Mose Wetangula’s case was a good example of the tragic hero in Shakespeare’s literature. His attempt to disown his chief officers in the ministry at the last moment when he faced censorship in the National Assembly was in bad taste considering that for the last six months, he has personally appeared before the Parliamentary Committee on Defence and International Relations for the umpteenth time vehemently defending the same officers he was trying to disown.

But perhaps the most pathetic performance in Parliament was that of Hon Dalmas Otieno who unsuccessfully tried to expunge Wetangula’s name from the report basing his arguments on some fictitious currency exchange rates totally ignoring the criminal activities that accompanied the transactions. For Hon Otieno, good old wisdom dictates that certain situations that are beyond redemption are better left alone.

I am not sure if Hon Otieno was invoking the principle of collective responsibility in his attempt to salvage water under the bridge. Or maybe there was a deal somewhere to put up some semblance of support for political expediency. Either way both of those strategies backfired and left Wetangula more vulnerable as they blotted Otieno’s image as a credible politician. In fact I will not be surprised if a clever political opponent will not exploit that Otieno’s parliamentary blunder at the next general elections and accuse him as the one politician that can stand up in parliament to condone graft in the new Kenya.

For some reason, I have this feeling that Kabando wa Kabando, Mwangi Kiunjuri, Deputy Speaker and Martha Karua spoke for many Kenyans across the land. They said what an ordinary Bukusu, Mluhya, Luo, Kikuyu, Giriama, Maasai, Oria or a Mnyagusi could have said. They condemned graft and categorically stated that graft must be dealt with in the new Kenya. They were together in their resolve that anything short of censoring Wetangula and his team would reflect badly on the whole country internationally considering that there were already whispers circulating that deals were being cut among MPs and cabinet ministers; not to mention persistent rumour that brown envelopes were changing hands in hotel lobbies and within the precincts of Parliament.

This country stands to gain nothing from the new constitution unless institutions such as Parliament, the Judiciary and the Executive uphold its dignity and change the way things are done; the more reason why those Kenyans chosen to lead these three arms of government must be seen to have the unquestionable integrity of Ceasar’s wife and the resolve to take some of the most painful decisions; even if the matter at hand involves their closest associates and family members.

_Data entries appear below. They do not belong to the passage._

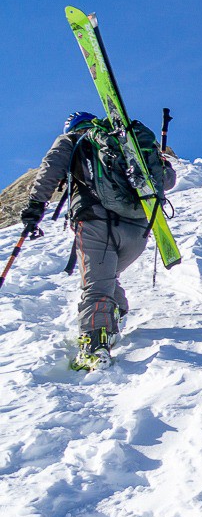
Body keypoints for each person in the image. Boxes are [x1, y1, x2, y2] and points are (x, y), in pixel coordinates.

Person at [19, 112, 177, 368]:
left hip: (95, 222)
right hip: (138, 230)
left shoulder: (72, 140)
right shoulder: (126, 145)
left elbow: (51, 170)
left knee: (97, 287)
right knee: (106, 279)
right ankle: (117, 313)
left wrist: (36, 206)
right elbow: (167, 181)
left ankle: (95, 347)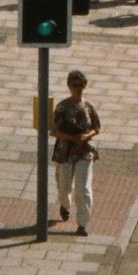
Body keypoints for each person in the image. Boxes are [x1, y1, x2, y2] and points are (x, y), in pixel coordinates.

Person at [52, 68, 101, 232]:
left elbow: (96, 127)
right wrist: (72, 138)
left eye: (80, 85)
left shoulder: (89, 106)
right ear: (69, 86)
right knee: (64, 187)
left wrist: (86, 136)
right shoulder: (62, 107)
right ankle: (65, 205)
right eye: (74, 85)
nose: (78, 88)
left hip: (84, 152)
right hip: (65, 151)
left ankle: (82, 224)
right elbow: (55, 131)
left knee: (83, 189)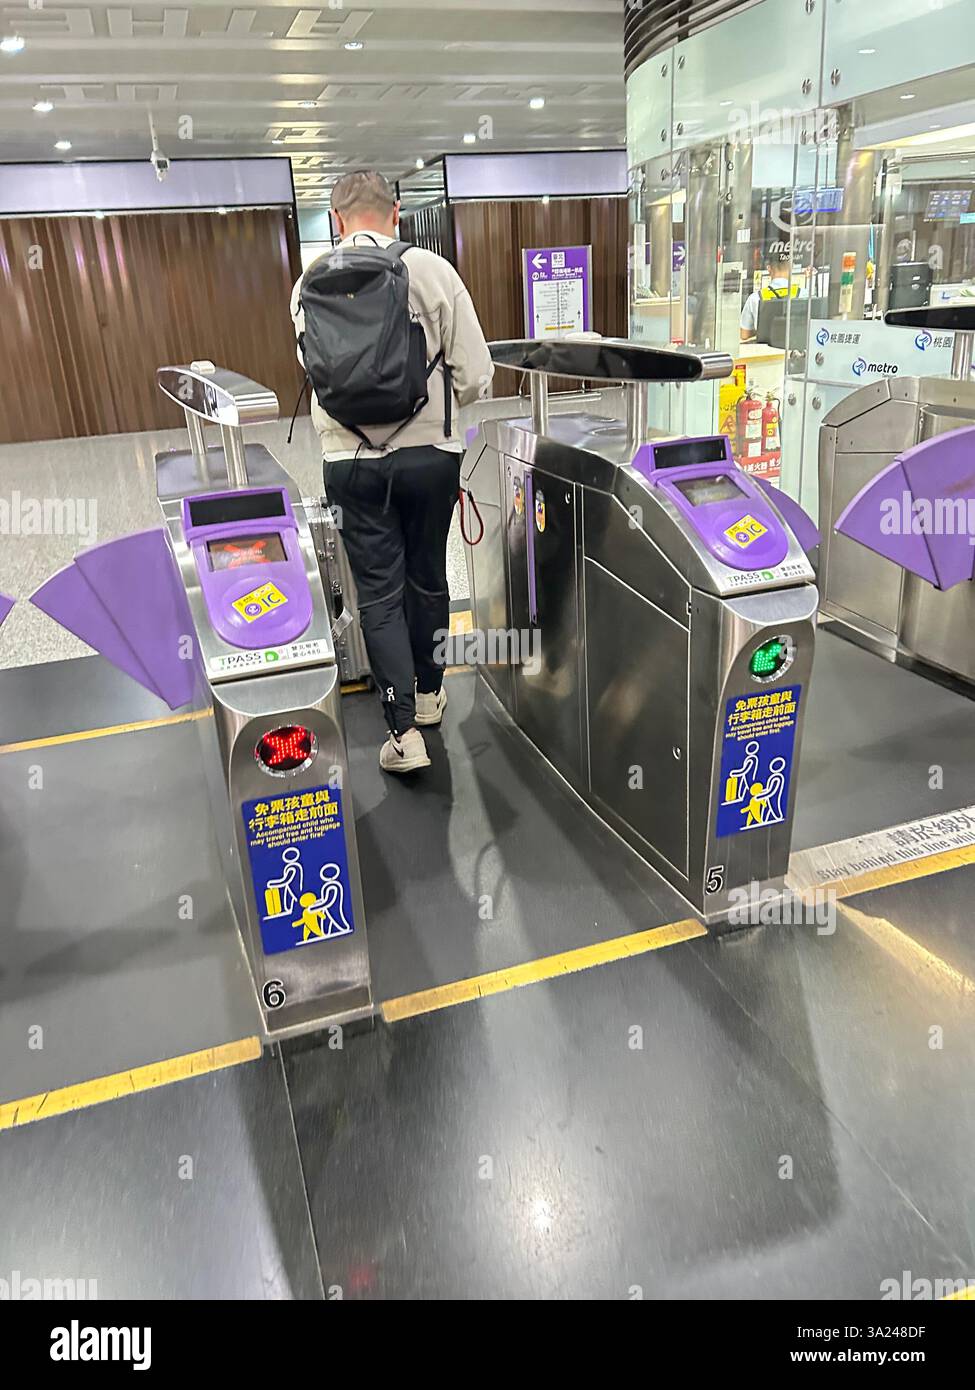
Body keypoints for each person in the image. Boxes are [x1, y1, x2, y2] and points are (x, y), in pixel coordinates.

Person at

In assessing the Majiwa, Ruto and Wetangula sagas, one gets the impression that Kenyan leaders have yet to understand their crucial role in society. To be a leader simply does not mean one owns the public office one holds. That office belongs to the people of Kenya and is held from time to time by different characters at the people’s pleasure. Therefore many leaders would do Kenya a lot of good of they got used to biting the bullet from time to time once they are adversely mentioned in shady deals. This is the only honour they can do to this country.